Abstract 16843: Diastolic Dysfunction Due to Structual Changes in Mutant Troponin I May Cause Restrictive Cardiomyopathy; Cryo-Electron Microscopic Analysis Using Induced Pluripotent Stem Cell Derived Cardiomyocytes

Abstract

Introduction: Restrictive cardiomyopathy (RCM) is characterized by ventricular diastolic dysfunction with preserved contraction. Since there is no effective treatment other than heart transplantation, the development of novel treatment strategy by elucidating pathophysiology of RCM is an important issue under the serious donor shortage.Various troponin I mutations have been reported in patients with RCM and given that troponin I regulates the inhibition of cardiac contraction, it is possible that structural changes in mutant troponin I cause diastolic dysfunction in RCM. Recently, cryo-electron microscopy (cryo-EM) has made it possible to analyze the structure of thin filaments of muscle fibers. In this study, we applied the technology of induced pluripotent stem cell (iPSC) to cryo-EM structural analysis of thin filaments in cardiomyocytes from RCM patients with troponin I mutations.

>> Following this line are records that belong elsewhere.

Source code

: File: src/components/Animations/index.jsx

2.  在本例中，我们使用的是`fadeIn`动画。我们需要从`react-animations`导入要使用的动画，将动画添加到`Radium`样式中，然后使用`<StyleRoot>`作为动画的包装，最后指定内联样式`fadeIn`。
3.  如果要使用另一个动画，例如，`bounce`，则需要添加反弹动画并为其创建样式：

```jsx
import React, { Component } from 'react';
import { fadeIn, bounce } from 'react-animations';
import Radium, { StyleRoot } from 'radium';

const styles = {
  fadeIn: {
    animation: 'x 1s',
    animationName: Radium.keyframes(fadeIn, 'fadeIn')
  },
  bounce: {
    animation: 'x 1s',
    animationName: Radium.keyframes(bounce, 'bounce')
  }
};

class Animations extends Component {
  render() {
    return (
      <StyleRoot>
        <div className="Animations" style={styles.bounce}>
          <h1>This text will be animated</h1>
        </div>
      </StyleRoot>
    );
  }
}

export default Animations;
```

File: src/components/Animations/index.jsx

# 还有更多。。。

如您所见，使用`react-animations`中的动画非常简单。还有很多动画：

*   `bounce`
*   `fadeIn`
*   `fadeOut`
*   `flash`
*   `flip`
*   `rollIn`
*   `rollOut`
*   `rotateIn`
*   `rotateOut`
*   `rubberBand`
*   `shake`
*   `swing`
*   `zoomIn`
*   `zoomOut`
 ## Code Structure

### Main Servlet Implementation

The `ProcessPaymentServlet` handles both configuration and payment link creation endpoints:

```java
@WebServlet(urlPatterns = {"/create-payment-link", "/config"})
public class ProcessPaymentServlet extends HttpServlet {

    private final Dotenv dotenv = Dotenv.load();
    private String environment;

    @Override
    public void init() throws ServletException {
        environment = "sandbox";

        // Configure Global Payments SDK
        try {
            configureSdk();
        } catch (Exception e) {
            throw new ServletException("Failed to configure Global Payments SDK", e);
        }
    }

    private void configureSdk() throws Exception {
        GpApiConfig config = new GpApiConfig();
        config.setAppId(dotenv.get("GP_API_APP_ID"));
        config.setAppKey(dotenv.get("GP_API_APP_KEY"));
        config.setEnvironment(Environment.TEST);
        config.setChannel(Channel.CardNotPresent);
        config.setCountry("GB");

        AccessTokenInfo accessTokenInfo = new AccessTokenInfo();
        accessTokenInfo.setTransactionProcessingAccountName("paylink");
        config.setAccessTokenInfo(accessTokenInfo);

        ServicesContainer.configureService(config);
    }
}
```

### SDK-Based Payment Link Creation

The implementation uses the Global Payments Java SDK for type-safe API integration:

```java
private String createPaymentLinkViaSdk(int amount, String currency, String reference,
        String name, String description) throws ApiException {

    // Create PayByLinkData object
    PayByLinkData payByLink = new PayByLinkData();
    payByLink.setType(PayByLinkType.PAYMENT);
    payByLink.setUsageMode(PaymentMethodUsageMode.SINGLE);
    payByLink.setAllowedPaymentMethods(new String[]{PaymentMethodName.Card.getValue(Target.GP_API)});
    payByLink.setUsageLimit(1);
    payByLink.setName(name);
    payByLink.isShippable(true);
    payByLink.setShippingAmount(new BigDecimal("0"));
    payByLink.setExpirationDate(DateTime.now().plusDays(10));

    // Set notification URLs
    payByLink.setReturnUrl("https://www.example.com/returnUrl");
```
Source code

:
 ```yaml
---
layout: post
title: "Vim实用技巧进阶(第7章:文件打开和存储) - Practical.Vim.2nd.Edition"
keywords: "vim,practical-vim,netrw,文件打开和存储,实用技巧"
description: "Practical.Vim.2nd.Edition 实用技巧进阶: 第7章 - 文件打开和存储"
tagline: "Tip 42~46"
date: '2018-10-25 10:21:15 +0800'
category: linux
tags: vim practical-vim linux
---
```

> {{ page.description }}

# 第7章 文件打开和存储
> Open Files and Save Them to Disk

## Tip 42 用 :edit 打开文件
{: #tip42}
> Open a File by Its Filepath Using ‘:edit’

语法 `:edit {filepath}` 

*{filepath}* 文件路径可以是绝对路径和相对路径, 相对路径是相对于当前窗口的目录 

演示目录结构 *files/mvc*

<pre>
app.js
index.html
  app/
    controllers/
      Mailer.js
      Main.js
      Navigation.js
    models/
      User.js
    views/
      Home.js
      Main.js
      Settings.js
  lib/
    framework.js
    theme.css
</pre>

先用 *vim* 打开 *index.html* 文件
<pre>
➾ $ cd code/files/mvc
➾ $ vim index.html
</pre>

Methods: We established an iPSC line from a pediatric RCM patient with heterozygous TNNI3 mutation (R170W). Then the iPSCs were differentiated to cardiomyocytes to compare the cellular physiological, structural features. Normal adult iPS cell derived cardiomyocytes (Ctrl-iPSC-CM) were used as control. We also extracted thin filaments from iPSC-CMs and analyzed their structure with cryo-EM. Results: PCR analysis revealed the percentage of mutant alleles in TNNI3 mRNA was about 80% in the differentiated RCM-iPSC-CM, which was similar to the results in the myocardium of the same patient. The RCM-iPSC-CM demonstrated slower diastolic rate and longer diastolic time by cell motion analyses than Ctrl-iPSC-CM. Immunostaining showed a disarrayed sarcomeres in the RCM-iPSC-CM. Tthe structure of the thin filaments extracted from the RCM-iPSC-CMs observed with cryo-EM was close to that in the presence of calcium (contractile myocardium), even though the filaments were purified in the absence of calcium. Conclusions: The iPSC-derived cardiomyocytes could effectively represent the diastolic dysfunction of RCM. The structures of thin filaments were possibly explained for the phenotype of restrictive cardiomyopathy.